Disable seccomp audit logging for sys_bpf()

Hello,

I’m trying to make a snap of the scx-rustland scheduler, (scx/scheds/rust/scx_rustland at main · sched-ext/scx · GitHub).

Everything seems to work (almost), but in terms of performance it’s pretty bad and I see a lot of audit messages in the log triggered by seccomp audit, for example:

 [  543.282562] kauditd_printk_skb: 1056 callbacks suppressed
 [  543.282583] audit: type=1326 audit(1714288298.167:40342): auid=1000 uid=0 gid=0 ses=2 subj=snap.scx-rustland.scx-rustland pid=6864 comm="scx_rustland"
+exe="/snap/scx-rustland/x1/bin/scx_rustland" sig=0 arch=c000003e syscall=321 compat=0 ip=0x7762ebe3425d code=0x7ffc0000

Note that syscall=321 corresponds to sys_bpf() (that is used a lot by scx_rustland).

The overhead is so big that I’m even triggering the global sched-ext watchdog and the scheduler is kicked out:

 [  452.746587] sched_ext: BPF scheduler "rustland" errored, disabling
 [  452.746595] sched_ext: runnable task stall (kauditd[66] failed to run for 6.986s)

At the moment, as a workaround, I’m booting the kernel with audit=0 and with this option everything works perfectly fine, but I was wondering if there was a more fine-grained way to silent these messages (instead of disabling audit logging system-wide), i.e., using some special config / keyword in my snapcraft.yaml or something similar.

Any suggestion?
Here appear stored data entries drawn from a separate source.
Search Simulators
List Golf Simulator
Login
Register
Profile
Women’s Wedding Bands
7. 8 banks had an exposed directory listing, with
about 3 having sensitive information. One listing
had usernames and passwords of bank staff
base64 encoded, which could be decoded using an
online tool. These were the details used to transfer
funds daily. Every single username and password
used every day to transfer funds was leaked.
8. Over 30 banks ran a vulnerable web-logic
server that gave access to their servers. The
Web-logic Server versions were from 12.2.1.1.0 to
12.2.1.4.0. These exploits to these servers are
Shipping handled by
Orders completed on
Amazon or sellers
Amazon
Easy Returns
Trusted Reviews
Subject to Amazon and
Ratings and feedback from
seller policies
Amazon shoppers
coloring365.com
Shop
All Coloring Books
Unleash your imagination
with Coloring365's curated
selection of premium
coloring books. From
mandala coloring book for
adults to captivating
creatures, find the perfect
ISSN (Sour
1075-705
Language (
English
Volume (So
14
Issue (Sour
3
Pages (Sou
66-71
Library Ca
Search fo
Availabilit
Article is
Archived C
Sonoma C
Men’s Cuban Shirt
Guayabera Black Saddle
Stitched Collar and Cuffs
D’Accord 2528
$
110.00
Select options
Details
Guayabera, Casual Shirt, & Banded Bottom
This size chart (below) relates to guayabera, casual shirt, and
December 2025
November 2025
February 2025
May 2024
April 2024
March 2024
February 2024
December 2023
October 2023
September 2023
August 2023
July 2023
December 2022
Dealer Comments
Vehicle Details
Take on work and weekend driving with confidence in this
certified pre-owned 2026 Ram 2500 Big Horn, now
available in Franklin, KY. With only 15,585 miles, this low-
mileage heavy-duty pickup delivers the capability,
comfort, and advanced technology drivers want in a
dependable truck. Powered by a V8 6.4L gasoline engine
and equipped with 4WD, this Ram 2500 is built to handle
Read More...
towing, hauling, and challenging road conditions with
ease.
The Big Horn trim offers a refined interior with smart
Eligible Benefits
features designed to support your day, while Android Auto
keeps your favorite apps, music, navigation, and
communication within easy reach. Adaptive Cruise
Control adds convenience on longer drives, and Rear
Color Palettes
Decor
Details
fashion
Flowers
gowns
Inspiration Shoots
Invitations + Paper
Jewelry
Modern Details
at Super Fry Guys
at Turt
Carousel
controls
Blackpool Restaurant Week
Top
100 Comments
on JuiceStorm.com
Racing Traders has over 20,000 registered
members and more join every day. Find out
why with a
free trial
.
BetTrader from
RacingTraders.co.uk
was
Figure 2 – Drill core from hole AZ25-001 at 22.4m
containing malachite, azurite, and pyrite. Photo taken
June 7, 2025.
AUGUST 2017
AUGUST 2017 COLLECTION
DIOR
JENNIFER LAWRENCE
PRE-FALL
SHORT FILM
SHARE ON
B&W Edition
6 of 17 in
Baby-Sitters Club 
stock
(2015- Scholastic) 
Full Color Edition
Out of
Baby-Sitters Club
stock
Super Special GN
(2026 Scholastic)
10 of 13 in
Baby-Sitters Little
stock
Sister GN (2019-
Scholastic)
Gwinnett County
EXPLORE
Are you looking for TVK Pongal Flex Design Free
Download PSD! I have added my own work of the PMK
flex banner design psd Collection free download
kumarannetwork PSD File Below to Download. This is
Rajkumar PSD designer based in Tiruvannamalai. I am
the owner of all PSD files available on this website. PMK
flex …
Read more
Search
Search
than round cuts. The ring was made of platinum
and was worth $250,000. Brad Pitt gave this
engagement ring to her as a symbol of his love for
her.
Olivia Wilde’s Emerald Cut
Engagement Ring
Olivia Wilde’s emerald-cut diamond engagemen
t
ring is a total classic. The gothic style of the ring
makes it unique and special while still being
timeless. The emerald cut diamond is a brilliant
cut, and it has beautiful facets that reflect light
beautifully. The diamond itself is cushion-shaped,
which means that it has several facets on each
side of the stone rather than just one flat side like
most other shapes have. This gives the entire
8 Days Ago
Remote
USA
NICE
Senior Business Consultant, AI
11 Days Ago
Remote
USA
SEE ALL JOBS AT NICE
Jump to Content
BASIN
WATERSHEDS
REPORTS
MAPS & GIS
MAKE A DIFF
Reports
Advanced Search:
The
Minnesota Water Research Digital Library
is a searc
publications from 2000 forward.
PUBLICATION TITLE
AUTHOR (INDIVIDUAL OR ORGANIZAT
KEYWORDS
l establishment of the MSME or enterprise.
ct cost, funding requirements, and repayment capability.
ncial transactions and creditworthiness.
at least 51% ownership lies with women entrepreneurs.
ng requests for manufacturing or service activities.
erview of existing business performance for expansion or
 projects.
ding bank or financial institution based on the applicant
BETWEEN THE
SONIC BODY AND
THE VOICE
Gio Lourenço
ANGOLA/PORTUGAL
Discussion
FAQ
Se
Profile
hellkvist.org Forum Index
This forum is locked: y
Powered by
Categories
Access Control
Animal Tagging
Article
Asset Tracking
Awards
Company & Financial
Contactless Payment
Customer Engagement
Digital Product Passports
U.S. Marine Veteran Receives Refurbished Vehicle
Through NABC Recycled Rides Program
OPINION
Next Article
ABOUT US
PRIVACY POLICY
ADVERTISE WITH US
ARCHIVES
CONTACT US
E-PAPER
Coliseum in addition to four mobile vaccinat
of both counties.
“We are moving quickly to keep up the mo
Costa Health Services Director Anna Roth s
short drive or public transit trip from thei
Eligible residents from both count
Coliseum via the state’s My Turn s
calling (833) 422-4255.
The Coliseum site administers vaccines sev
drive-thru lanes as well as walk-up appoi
Thanks in advance.

Does snappy-debug give any interface hint when you run it alongside your app with audit turned on ?

1 Like

Awesome!

...
* add one of 'network-control, system-trace' to 'plugs'.

snappy-debug was very useful, system-trace did the trick, thanks for the pointer @ogra !

I still need to run snap connect scx-rustland:system-trace manually, but IIUC I can’t enable auto-connect for this one, right?

1 Like

You can request it, the worst they can say is no.

Well, ignoring a few other pleasantries that come to mind ;).

The interface description suggests this would likely be something that requires a slightly higher review than the standard process (I.E proof from upstream they’re aware of the snap / are happy for you maintaining it) but given the nature of your snap and the fact that the overheads are so high that it becomes unusable without, I’d say you’ve good chances.

Being unfamiliar with BPF and especially this application of it, it might also be worth making a new interface entirely if this is a new class of snap that could fit the snap model well (I might be wrong, but it certainly feels like a new class to me!). Ultimately this would go through a completely separate security review and actually needs implementing which would take weeks/months, but if there’s a demand for it, it might be worth doing.

It’s not urgent for now, at the moment I’m simply experimenting the idea of providing multiple hot-pluggable Linux schedulers as snaps, because I think it’d be cool. :slight_smile: But they still require a sched-ext enabled kernel, that we don’t officially support yet (I’m testing this with my “unofficial” sched-ext kernel from ppa:arighi/sched-ext).

About introducing a new class, right now everything seems to work fine just with system-trace for me (at the end to interact with BPF we simply need to be allowed to use the bpf() syscall). Maybe, in the future, if more BPF technologies are used to replace “kernel components” we may want to have a more generic bpf-interface, or similar, to better represent this type of programs.

Did you test if network-control might perhaps be sufficient? It is way less privileged and easier granted.

1 Like

Just tested with nertwork-control and it seems enough, so I’ll switch to that for now, even if it sounds a bit counter-intuitive for a scheduler to require network control… at the end I just need to allow the bpf() syscall and read files from procfs.

Where can I find a detailed list of capabilities/syscalls that are allowed by these interfaces?

1 Like

If snappy-debug isn’t enough, you could always check the source:

2 Likes

Perfect, this is exactly what I needed! And now I know that I actually need the process-control interface, because scx-rustland may also call sched_setscheduler(), so network-control isn’t enough…

1 Like

Sounds like a new interface then. Feel free t propose it in the forum or open a PR to the snapd repository.

The reason we do not have an interface which allows just the bpf() syscall, is that the syscall in itself isn’t that useful. You usually need additional syscalls or path objects or network to act upon to attach our BPF objects. Then the seccomp log is supposed to let you know that the program is doing trying to do something it isn’t allowed to do under the currently active policy.

1 Like

Sure, I’ll send a PR to snapd. Potentially with more technologies relying on BPF struct_ops in the future we may have more tools/apps that just need access to the bpf() syscall and /sys/kernel/btf/vmlinux. And in this case enabling a whole network-control or process-control interface sounds a bit too overkill, so I think it’d be useful to have a more specific “bpf” interface.